GIVEN RECORDS:
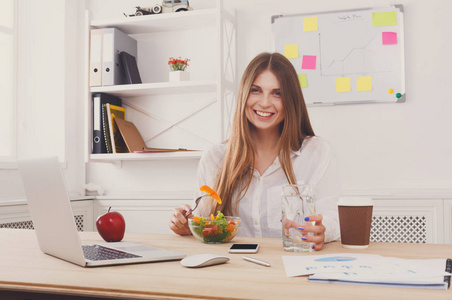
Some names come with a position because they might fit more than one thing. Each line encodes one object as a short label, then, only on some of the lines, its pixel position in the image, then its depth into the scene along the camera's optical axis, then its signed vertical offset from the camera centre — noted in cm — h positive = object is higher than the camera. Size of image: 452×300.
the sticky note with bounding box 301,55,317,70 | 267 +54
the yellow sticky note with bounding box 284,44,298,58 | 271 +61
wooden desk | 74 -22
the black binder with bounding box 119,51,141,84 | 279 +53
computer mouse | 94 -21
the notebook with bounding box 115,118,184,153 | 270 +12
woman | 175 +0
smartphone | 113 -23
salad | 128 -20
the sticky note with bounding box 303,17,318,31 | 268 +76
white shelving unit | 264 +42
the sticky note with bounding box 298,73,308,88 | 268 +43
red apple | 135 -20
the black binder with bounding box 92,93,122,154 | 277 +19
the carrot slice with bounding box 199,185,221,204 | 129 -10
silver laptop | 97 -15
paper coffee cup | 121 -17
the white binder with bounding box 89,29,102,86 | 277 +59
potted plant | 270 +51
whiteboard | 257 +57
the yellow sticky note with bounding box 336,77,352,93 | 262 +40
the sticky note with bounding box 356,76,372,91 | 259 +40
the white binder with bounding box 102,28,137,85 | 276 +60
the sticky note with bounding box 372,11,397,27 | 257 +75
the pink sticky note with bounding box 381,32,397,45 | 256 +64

...

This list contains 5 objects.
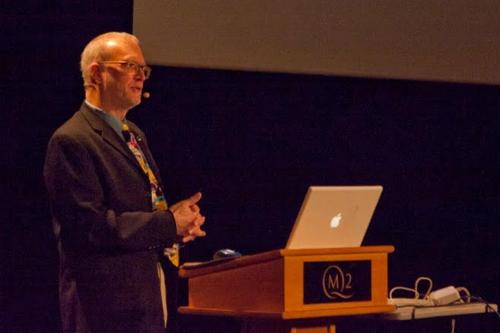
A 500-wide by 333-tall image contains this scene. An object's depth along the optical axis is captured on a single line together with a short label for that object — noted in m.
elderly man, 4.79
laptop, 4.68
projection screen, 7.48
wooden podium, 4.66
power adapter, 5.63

==

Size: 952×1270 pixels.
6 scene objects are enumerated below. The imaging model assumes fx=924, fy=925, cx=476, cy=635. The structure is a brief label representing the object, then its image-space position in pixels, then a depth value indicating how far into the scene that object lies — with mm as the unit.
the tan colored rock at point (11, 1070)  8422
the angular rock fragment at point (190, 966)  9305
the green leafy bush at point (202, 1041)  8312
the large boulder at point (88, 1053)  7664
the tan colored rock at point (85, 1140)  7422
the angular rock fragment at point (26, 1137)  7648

ACTIVITY:
Search the entries for the string "fragment". Copy every line that has it.

SOLUTION FOR THIS EXERCISE:
the angular rock fragment at point (190, 966)  9305
the angular rock fragment at point (26, 1137)  7648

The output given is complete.